# Job a
Retype the support vector machines notes word for word, in full.

# Text provided
********
Support Vector Machines - Part 1: Hyperplane Classifiers

These notes are part 1 of 6 lectures I gave at the University of Kiev in April 2023, for the Machine Learning Algorithms course.

Additional lectures in this series were taught by Petra Posedel Šimović from the University of Zagreb and Ramón Prat Casanovas from the Autonomous University of Barcelona.

These lectures are heavily based on 2006 - Hastie et al - Elements of Statistical Learning, which I can highly recommend.

Separating Hyperplane Classifiers

Separating hyperplane classifiers construct linear decision boundaries that explicitly try to separate the data into different classes as well as possible.

Geometry of Hyperplanes

Let

\[f(x) = x^\top\beta + \beta_0,\]

with $\beta, x\in\mathbb{R}^p$ and $\beta_0$ a scalar offset or intercept. Consider the hyperplane / affine set $L$ defined by

\[L := \{x\in\mathbb{R}^p: f(x) = 0 \}.\]

We focus now on three properties of hyperplanes that are essential to our construction of hyperplane classifiers.
********
# Extracted entries
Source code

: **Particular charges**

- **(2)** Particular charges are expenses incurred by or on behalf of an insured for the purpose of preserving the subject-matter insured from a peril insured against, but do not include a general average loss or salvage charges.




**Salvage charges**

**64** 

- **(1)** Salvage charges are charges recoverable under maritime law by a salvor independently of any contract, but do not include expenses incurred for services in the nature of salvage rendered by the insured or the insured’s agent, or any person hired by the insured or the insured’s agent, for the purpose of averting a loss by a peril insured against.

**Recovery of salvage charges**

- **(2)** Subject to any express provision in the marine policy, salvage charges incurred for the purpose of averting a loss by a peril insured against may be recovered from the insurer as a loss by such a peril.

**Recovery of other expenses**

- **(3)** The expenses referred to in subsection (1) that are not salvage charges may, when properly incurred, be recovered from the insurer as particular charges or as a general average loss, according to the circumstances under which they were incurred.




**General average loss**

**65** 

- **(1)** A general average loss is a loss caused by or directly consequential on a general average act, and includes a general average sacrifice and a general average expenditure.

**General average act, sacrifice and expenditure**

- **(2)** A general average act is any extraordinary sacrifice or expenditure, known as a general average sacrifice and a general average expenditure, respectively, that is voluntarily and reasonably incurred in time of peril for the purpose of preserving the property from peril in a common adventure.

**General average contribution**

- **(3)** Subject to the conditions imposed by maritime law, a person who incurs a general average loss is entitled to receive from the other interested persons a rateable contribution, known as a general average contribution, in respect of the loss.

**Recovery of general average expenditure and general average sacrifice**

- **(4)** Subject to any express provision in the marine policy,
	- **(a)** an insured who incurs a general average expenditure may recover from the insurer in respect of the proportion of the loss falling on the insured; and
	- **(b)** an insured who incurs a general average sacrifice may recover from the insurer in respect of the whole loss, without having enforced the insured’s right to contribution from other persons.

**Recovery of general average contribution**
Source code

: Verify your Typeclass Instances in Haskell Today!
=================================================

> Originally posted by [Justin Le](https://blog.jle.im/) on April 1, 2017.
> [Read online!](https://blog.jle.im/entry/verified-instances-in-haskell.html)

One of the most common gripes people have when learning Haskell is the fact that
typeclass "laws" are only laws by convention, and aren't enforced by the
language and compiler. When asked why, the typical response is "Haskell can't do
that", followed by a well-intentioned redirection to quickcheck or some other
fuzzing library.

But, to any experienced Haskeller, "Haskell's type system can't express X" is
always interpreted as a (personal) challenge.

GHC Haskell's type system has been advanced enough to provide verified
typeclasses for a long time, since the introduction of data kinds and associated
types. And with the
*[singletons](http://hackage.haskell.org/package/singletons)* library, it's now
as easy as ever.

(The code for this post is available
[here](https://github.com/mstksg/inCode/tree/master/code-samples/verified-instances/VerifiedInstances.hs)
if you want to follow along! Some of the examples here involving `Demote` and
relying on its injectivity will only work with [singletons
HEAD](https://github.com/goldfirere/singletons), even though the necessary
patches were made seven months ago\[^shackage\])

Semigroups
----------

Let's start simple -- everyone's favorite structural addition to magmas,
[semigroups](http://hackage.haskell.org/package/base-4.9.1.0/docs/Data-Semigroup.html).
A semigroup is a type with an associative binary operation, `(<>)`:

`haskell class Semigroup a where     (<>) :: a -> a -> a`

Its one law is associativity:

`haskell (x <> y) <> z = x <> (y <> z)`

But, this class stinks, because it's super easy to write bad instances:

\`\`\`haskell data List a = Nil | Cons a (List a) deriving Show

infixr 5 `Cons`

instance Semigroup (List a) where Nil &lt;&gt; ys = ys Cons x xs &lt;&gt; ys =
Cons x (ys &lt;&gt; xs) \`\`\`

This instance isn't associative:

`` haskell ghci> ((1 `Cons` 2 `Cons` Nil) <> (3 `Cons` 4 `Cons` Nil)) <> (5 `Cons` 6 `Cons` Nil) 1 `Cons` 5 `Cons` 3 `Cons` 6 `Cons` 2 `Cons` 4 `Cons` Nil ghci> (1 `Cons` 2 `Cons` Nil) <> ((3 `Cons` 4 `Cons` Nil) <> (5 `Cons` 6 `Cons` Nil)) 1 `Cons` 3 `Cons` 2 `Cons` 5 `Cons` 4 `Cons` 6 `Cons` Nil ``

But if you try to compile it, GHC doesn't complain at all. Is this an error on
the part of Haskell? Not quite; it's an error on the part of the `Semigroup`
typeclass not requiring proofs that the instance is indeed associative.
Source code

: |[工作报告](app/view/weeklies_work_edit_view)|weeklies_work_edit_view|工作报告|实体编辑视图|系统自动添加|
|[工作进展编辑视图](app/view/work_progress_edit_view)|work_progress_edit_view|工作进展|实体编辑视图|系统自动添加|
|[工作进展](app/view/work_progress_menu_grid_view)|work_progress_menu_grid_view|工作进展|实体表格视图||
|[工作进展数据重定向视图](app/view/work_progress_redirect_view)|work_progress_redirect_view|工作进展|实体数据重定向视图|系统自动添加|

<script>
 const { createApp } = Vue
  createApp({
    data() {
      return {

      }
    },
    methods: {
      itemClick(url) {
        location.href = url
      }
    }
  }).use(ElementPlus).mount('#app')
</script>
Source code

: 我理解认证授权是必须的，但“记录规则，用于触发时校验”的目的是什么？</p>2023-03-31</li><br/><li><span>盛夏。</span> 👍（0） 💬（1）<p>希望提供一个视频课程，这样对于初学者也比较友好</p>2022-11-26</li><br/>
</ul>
********
# Job b
In the records, echo the lines from the one containing "But, this class" up to and including the one containing "haskell ghci> ((1", and nothing else.

# Answer section a
Support Vector Machines - Part 1: Hyperplane Classifiers

These notes are part 1 of 6 lectures I gave at the University of Kiev in April 2023, for the Machine Learning Algorithms course.

Additional lectures in this series were taught by Petra Posedel Šimović from the University of Zagreb and Ramón Prat Casanovas from the Autonomous University of Barcelona.

These lectures are heavily based on 2006 - Hastie et al - Elements of Statistical Learning, which I can highly recommend.

Separating Hyperplane Classifiers

Separating hyperplane classifiers construct linear decision boundaries that explicitly try to separate the data into different classes as well as possible.

Geometry of Hyperplanes

Let

\[f(x) = x^\top\beta + \beta_0,\]

with $\beta, x\in\mathbb{R}^p$ and $\beta_0$ a scalar offset or intercept. Consider the hyperplane / affine set $L$ defined by

\[L := \{x\in\mathbb{R}^p: f(x) = 0 \}.\]

We focus now on three properties of hyperplanes that are essential to our construction of hyperplane classifiers.

# Answer section b
But, this class stinks, because it's super easy to write bad instances:

\`\`\`haskell data List a = Nil | Cons a (List a) deriving Show

infixr 5 `Cons`

instance Semigroup (List a) where Nil &lt;&gt; ys = ys Cons x xs &lt;&gt; ys =
Cons x (ys &lt;&gt; xs) \`\`\`

This instance isn't associative:

`` haskell ghci> ((1 `Cons` 2 `Cons` Nil) <> (3 `Cons` 4 `Cons` Nil)) <> (5 `Cons` 6 `Cons` Nil) 1 `Cons` 5 `Cons` 3 `Cons` 6 `Cons` 2 `Cons` 4 `Cons` Nil ghci> (1 `Cons` 2 `Cons` Nil) <> ((3 `Cons` 4 `Cons` Nil) <> (5 `Cons` 6 `Cons` Nil)) 1 `Cons` 3 `Cons` 2 `Cons` 5 `Cons` 4 `Cons` 6 `Cons` Nil ``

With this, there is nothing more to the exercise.